Joseph Lobacki, chief commercial officer, said Verastem has "been working, over the past few months, to build the team to launch Copiktra. In fact, just a little over a week ago, we had the whole field team here in Boston to continue to prepare for that launch, in terms of training and messaging and just looking at the data. We've got a team of 50 sales representatives in the field who are ready to go. They have eight regional managers and two vice presidents leading them. We've got a great marketing and market research team that has provided information on the marketplace to help guide the sales team forward, and we have an excellent medical and science liaison group that's been out working with physicians over the past several months, just finding out about the market, educating them on the duvelisib data. I think we're ready to go."

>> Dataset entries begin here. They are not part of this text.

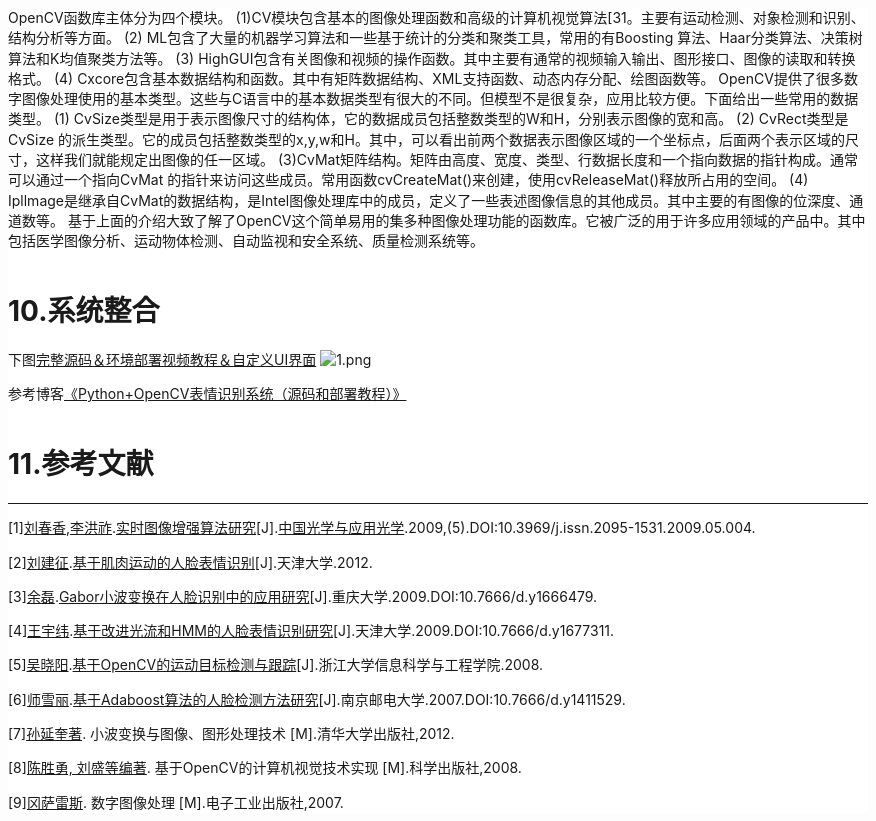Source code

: OpenCV函数库主体分为四个模块。
(1)CV模块包含基本的图像处理函数和高级的计算机视觉算法[31。主要有运动检测、对象检测和识别、结构分析等方面。
(2) ML包含了大量的机器学习算法和一些基于统计的分类和聚类工具，常用的有Boosting 算法、Haar分类算法、决策树算法和K均值聚类方法等。
(3) HighGUI包含有关图像和视频的操作函数。其中主要有通常的视频输入输出、图形接口、图像的读取和转换格式。
(4) Cxcore包含基本数据结构和函数。其中有矩阵数据结构、XML支持函数、动态内存分配、绘图函数等。
OpenCV提供了很多数字图像处理使用的基本类型。这些与C语言中的基本数据类型有很大的不同。但模型不是很复杂，应用比较方便。下面给出一些常用的数据类型。
(1) CvSize类型是用于表示图像尺寸的结构体，它的数据成员包括整数类型的W和H，分别表示图像的宽和高。
(2) CvRect类型是CvSize 的派生类型。它的成员包括整数类型的x,y,w和H。其中，可以看出前两个数据表示图像区域的一个坐标点，后面两个表示区域的尺寸，这样我们就能规定出图像的任一区域。
(3)CvMat矩阵结构。矩阵由高度、宽度、类型、行数据长度和一个指向数据的指针构成。通常可以通过一个指向CvMat 的指针来访问这些成员。常用函数cvCreateMat()来创建，使用cvReleaseMat()释放所占用的空间。
(4) Ipllmage是继承自CvMat的数据结构，是Intel图像处理库中的成员，定义了一些表述图像信息的其他成员。其中主要的有图像的位深度、通道数等。
基于上面的介绍大致了解了OpenCV这个简单易用的集多种图像处理功能的函数库。它被广泛的用于许多应用领域的产品中。其中包括医学图像分析、运动物体检测、自动监视和安全系统、质量检测系统等。

# 10.系统整合
下图[完整源码＆环境部署视频教程＆自定义UI界面](https://s.xiaocichang.com/s/5eeff6)
![1.png](ad05faf8e6afc9108b462254951136af.webp)

参考博客[《Python+OpenCV表情识别系统（源码和部署教程）》](https://mbd.pub/o/qunshan/work)



# 11.参考文献
---
[1][刘春香](https://s.wanfangdata.com.cn/paper?q=%E4%BD%9C%E8%80%85:%22%E5%88%98%E6%98%A5%E9%A6%99%22),[李洪祚](https://s.wanfangdata.com.cn/paper?q=%E4%BD%9C%E8%80%85:%22%E6%9D%8E%E6%B4%AA%E7%A5%9A%22).[实时图像增强算法研究](https://d.wanfangdata.com.cn/periodical/zggxyyygxwz200905004)[J].[中国光学与应用光学](https://sns.wanfangdata.com.cn/perio/zggxyyygxwz).2009,(5).DOI:10.3969/j.issn.2095-1531.2009.05.004.

[2][刘建征](https://s.wanfangdata.com.cn/paper?q=%E4%BD%9C%E8%80%85:%22%E5%88%98%E5%BB%BA%E5%BE%81%22).[基于肌肉运动的人脸表情识别](https://d.wanfangdata.com.cn/periodical/D285856)[J].天津大学.2012.

[3][余磊](https://s.wanfangdata.com.cn/paper?q=%E4%BD%9C%E8%80%85:%22%E4%BD%99%E7%A3%8A%22).[Gabor小波变换在人脸识别中的应用研究](https://d.wanfangdata.com.cn/periodical/Y1666479)[J].重庆大学.2009.DOI:10.7666/d.y1666479.

[4][王宇纬](https://s.wanfangdata.com.cn/paper?q=%E4%BD%9C%E8%80%85:%22%E7%8E%8B%E5%AE%87%E7%BA%AC%22).[基于改进光流和HMM的人脸表情识别研究](https://d.wanfangdata.com.cn/periodical/Y1677311)[J].天津大学.2009.DOI:10.7666/d.y1677311.

[5][吴晓阳](https://s.wanfangdata.com.cn/paper?q=%E4%BD%9C%E8%80%85:%22%E5%90%B4%E6%99%93%E9%98%B3%22).[基于OpenCV的运动目标检测与跟踪](https://d.wanfangdata.com.cn/periodical/Y1255497)[J].浙江大学信息科学与工程学院.2008.

[6][师雪丽](https://s.wanfangdata.com.cn/paper?q=%E4%BD%9C%E8%80%85:%22%E5%B8%88%E9%9B%AA%E4%B8%BD%22).[基于Adaboost算法的人脸检测方法研究](https://d.wanfangdata.com.cn/periodical/Y1411529)[J].南京邮电大学.2007.DOI:10.7666/d.y1411529.

[7][孙延奎著](https://s.wanfangdata.com.cn/paper?q=%E4%BD%9C%E8%80%85:%22%E5%AD%99%E5%BB%B6%E5%A5%8E%E8%91%97%22). 小波变换与图像、图形处理技术 [M].清华大学出版社,2012.

[8][陈胜勇, 刘盛等编著](https://s.wanfangdata.com.cn/paper?q=%E4%BD%9C%E8%80%85:%22%E9%99%88%E8%83%9C%E5%8B%87%2C%20%E5%88%98%E7%9B%9B%E7%AD%89%E7%BC%96%E8%91%97%22). 基于OpenCV的计算机视觉技术实现 [M].科学出版社,2008.

[9][冈萨雷斯](https://s.wanfangdata.com.cn/paper?q=%E4%BD%9C%E8%80%85:%22%E5%86%88%E8%90%A8%E9%9B%B7%E6%96%AF%22). 数字图像处理 [M].电子工业出版社,2007.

Copiktra bears a list price of $11,800 per month, and is given twice daily in a 25-mg dose.
Near the start of September, Verastem disclosed that the first patient was given Copiktra in a multicenter phase I/II trial at the Dana-Farber/Harvard Cancer Center testing the drug in combination with Venclexta (venetoclax, Abbvie Inc. and Roche Holding AG) in CLL/SLL. Oppenheimer analyst Leah Rush Cann noted that if the experiment can confirm the combo is well-tolerated and improves the complete response rate over either agent alone, the finding "could lead to the use of duvelisib in earlier lines of treatment than currently being evaluated," she wrote in a report. "While preclinical data support this combination, we are not adjusting our outlook at this time due to the timing and phase of this new study."